Global stock markets plunged into the red yesterday amid fears of a new emerging markets crisis after Argentina's currency suffered its steepest fall for 12 years.

Investors headed for the exit as concerns grew of a repeat of last June's emerging markets rout following Thursday's plunge in the value of the Argentinian peso as the country's central bank gave up on its battle to prop up the currency through intervention in financial markets.

The FTSE-100 Index suffered its worst week of the year so far as investors made a flight to safety, falling 109.5 points to 6663.7 yesterday - a drop of 1.6%.

London's top tier has shed 2.4% this week after falls in the previous sessions after Wednesday's bigger-than-expected fall in UK unemployment reinforced speculation of an interest rate hike.

There were similar falls across European indices yesterday, with France's Cac 40 and the Dax in Germany down 2.8% and 2.5% respectively.

Nervous investors fretted that the emerging market woes would spread, with political turbulence also seeing the Turkish lira tumble to a record low against the US dollar and the South African rand dropping sharply.

After being buoyed in recent sessions by speculation over interest rate rises, the pound fell a cent to 1.65 US dollars and by a similar level to 1.21 euros.

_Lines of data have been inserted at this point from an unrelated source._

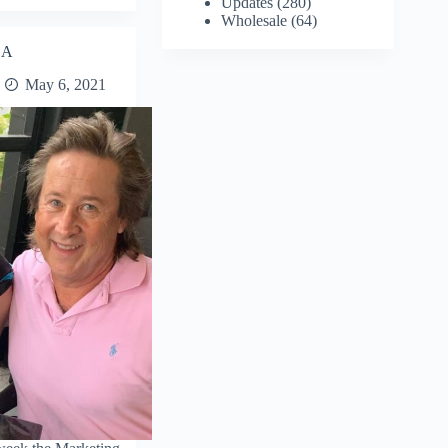
Updates
(280)
Wholesale
(64)
SA
May 6, 2021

Among stocks, those with exposure to emerging markets were hardest hit in the sell-off, with Aberdeen Asset Management the biggest casualty after a decline of 6% or 24.1p to 397.3p.

Other stocks on the back foot were International Airlines Group as the British Airways and Iberia owner is heavily focused on Latin America for growth. Shares fell 21.1p to 406.3p, while global brewing giant SABMiller fell 89p to 2889p and Asian-focused insurer Prudential sunk 48p to 1262p.

Lloyds Banking Group fell 1.7p, or 2%, to 81.4p, after Investec Securities removed its buy rating on the stock, citing a potential further hit from payment protection insurance repayments.

Royal Mail shares were 15.5p lower at 572.5p after a trading update in which it highlighted an 8% rise in parcels revenues for the first nine months of the year.

The company, whose shares have shot up from 330p since its flotation in October, said it was trading in line with expectations, helped by a busy December for parcels and Christmas cards.

There was no festive bounce for train set firm Hornby as it warned it will make a loss this year due to supply chain issues in China. Shares in the Scalextric maker fell by 4%, or 3p to 77.5p.

The biggest FTSE-100 risers were RSA Insurance up 2p to 101.7p, Fresnillo ahead 12p at 792p, Randgold Resources 45p stronger at 4233p and Sainsbury's 3.3p higher at 362.1p. The biggest FTSE-100 fallers were Aberdeen Asset Management down 24.1p at 397.3p, International Airlines Group off 21.1p at 406.3p, Experian down 52p to 1072p and Mondi 43p weaker at 936p.